I learned that supporting students with learning disabilities often involves flexible accommodations across presentation, response, timing, setting, and materials. Simple adjustments can significantly improve access to learning without lowering expectations. Being proactive, responsive, and structured helps create an equitable learning environment where students can demonstrate their true abilities

I learned that supporting English Language Learners requires intentional, inclusive teaching strategies that emphasize vocabulary in context, multiple learning modalities, and frequent opportunities for demonstration and feedback. Effective instruction recognizes that language barriers do not reflect a student’s ability to understand concepts, so providing visual, kinesthetic, and contextual supports is essential. 

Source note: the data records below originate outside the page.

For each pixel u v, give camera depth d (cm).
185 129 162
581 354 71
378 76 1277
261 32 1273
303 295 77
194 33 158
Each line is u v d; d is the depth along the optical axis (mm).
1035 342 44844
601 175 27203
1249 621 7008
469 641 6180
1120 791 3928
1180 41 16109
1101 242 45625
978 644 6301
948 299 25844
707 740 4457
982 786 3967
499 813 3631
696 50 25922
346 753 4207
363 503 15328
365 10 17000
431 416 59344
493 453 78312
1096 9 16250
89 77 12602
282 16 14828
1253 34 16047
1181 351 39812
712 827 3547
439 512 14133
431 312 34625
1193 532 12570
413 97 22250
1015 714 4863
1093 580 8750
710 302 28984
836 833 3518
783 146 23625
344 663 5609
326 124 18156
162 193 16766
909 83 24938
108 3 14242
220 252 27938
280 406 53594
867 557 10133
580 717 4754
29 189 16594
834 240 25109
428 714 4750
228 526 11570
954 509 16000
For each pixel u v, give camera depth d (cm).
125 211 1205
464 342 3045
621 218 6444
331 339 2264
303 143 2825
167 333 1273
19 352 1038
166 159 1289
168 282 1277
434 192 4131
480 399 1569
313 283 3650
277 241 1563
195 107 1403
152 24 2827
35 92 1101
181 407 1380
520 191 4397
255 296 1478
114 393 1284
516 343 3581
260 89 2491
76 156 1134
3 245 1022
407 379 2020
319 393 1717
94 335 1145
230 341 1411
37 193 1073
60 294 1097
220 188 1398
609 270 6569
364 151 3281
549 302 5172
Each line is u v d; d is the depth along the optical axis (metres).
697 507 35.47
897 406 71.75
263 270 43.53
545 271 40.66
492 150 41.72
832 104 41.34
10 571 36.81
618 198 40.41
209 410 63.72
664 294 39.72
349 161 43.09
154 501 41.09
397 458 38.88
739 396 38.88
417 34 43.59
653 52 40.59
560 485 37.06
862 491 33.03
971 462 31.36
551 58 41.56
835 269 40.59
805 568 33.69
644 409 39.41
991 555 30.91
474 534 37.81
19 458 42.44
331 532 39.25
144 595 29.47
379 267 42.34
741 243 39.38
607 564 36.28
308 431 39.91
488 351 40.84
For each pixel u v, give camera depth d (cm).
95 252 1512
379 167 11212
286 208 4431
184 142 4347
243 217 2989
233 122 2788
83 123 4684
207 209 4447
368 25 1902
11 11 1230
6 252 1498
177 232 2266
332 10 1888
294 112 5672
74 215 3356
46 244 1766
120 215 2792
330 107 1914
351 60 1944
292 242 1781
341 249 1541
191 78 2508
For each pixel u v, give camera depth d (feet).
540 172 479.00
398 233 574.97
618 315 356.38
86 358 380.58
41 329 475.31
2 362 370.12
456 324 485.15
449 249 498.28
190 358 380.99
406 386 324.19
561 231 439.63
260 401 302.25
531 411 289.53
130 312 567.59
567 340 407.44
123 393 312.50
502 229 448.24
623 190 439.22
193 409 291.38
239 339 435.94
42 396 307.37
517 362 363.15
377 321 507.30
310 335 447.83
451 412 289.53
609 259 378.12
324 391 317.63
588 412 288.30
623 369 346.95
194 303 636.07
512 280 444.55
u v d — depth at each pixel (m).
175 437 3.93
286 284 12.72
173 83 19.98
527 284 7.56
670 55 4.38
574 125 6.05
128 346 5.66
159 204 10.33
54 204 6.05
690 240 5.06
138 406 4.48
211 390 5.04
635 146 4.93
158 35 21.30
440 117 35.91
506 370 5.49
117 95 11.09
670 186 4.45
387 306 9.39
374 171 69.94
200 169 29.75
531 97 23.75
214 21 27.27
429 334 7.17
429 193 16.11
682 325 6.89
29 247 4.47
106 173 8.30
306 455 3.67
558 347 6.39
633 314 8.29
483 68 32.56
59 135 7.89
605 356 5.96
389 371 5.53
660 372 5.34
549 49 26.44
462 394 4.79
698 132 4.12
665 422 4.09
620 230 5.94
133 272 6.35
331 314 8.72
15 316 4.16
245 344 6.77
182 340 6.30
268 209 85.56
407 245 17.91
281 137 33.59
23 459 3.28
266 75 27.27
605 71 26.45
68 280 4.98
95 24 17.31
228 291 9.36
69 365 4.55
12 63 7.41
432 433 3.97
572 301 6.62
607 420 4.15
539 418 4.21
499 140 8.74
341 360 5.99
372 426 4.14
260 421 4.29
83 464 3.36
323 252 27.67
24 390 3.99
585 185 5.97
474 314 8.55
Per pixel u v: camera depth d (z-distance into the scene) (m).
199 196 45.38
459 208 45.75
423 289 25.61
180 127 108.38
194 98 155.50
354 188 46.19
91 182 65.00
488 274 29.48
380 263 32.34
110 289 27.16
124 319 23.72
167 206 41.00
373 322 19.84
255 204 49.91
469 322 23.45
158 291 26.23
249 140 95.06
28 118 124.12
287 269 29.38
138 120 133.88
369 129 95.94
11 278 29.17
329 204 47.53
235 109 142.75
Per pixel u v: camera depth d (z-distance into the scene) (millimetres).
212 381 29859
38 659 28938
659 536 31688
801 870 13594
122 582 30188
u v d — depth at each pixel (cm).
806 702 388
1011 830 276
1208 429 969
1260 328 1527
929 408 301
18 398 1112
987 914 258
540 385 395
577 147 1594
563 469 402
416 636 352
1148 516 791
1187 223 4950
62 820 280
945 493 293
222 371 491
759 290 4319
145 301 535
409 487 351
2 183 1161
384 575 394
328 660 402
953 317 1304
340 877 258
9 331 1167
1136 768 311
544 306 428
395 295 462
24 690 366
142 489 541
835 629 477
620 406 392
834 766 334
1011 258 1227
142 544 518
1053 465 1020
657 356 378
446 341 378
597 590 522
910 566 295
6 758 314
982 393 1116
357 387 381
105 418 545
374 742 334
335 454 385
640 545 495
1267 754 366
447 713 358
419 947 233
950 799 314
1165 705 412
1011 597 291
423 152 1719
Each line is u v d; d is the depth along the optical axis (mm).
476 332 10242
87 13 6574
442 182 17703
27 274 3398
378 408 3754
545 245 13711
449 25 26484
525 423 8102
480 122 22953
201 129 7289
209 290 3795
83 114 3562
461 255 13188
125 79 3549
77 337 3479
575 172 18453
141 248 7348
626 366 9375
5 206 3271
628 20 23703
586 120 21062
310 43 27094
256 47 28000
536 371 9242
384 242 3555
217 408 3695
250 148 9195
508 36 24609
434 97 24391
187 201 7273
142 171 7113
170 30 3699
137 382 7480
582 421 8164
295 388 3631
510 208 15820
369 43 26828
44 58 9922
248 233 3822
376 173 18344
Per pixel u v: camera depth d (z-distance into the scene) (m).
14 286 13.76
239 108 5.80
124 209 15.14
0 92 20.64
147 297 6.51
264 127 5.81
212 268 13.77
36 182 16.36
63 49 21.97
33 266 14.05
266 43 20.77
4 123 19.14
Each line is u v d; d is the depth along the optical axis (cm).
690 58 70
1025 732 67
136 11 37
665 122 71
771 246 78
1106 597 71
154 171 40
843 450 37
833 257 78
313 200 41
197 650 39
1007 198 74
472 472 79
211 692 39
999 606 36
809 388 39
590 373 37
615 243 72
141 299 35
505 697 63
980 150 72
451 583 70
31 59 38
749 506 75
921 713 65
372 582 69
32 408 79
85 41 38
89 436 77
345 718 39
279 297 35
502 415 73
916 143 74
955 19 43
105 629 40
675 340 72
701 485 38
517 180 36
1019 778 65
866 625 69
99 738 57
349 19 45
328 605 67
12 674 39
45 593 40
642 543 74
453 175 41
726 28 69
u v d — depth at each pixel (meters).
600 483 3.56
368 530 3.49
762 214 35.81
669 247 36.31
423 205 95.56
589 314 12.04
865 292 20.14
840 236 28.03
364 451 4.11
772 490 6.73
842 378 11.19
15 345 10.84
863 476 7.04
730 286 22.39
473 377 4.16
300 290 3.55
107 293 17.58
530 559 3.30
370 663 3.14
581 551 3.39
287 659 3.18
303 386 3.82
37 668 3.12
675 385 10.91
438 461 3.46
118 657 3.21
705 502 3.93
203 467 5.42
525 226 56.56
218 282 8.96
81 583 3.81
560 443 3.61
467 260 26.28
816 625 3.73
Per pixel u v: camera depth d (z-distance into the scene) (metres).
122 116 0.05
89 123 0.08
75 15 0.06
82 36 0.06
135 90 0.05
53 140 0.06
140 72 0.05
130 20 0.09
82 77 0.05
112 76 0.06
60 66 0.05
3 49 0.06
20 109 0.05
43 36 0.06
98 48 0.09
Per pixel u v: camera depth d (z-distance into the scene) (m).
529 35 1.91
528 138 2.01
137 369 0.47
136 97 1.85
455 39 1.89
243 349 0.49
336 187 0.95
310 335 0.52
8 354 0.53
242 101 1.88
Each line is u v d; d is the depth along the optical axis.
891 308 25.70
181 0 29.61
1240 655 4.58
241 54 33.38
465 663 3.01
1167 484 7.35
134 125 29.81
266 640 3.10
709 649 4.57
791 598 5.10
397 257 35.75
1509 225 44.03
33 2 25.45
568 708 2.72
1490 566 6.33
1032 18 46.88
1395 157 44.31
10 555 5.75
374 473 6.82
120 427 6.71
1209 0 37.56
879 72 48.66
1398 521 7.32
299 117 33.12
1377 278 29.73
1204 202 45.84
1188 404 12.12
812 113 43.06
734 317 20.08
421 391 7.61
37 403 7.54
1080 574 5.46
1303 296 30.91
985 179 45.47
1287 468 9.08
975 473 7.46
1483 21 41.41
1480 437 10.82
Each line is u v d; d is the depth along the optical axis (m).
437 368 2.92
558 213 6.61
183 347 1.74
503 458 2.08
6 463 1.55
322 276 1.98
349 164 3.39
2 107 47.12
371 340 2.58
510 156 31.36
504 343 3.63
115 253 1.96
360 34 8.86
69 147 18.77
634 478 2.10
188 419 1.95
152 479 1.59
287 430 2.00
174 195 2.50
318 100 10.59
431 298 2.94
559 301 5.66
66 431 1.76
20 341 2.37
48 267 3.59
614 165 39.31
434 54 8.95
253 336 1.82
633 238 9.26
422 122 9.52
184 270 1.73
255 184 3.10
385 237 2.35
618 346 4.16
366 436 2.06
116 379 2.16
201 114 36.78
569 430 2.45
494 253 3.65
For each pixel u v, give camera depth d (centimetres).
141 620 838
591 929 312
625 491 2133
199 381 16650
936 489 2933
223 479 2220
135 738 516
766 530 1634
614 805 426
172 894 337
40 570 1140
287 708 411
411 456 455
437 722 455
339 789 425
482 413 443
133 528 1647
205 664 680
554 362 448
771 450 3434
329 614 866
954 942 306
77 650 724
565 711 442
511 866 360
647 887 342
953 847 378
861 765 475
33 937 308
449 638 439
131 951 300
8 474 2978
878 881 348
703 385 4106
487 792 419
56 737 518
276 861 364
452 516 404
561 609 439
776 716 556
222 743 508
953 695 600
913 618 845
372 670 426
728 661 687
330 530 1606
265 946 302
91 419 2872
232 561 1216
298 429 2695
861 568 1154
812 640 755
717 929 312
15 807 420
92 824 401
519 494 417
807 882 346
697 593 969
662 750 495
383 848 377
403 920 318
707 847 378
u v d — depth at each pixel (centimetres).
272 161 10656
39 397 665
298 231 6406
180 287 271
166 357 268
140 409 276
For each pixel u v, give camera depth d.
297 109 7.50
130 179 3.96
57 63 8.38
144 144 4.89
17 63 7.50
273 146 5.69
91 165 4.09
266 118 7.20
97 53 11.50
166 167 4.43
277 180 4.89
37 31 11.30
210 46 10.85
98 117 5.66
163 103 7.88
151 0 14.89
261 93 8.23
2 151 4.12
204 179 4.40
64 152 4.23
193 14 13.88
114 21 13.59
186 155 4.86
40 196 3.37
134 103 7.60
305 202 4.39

 I learned that effective group work must be meaningful, skill-appropriate, and focused on decision-making so it isn’t perceived as busywork. Students need explicit coaching in group skills and progressively challenging assignments with clearly defined roles to ensure fair participation and strong group dynamics. 

I learned that effective teaching starts with intentional self-assessment being mindful of my voice, clarity, confidence, and presence so my communication truly reaches students. Instruction requires mastering the core “recipe” of goals and structure before creatively adapting techniques to enhance learning. By setting small, deliberate improvement goals (like movement or delivery), I can steadily strengthen my instructional impact over time.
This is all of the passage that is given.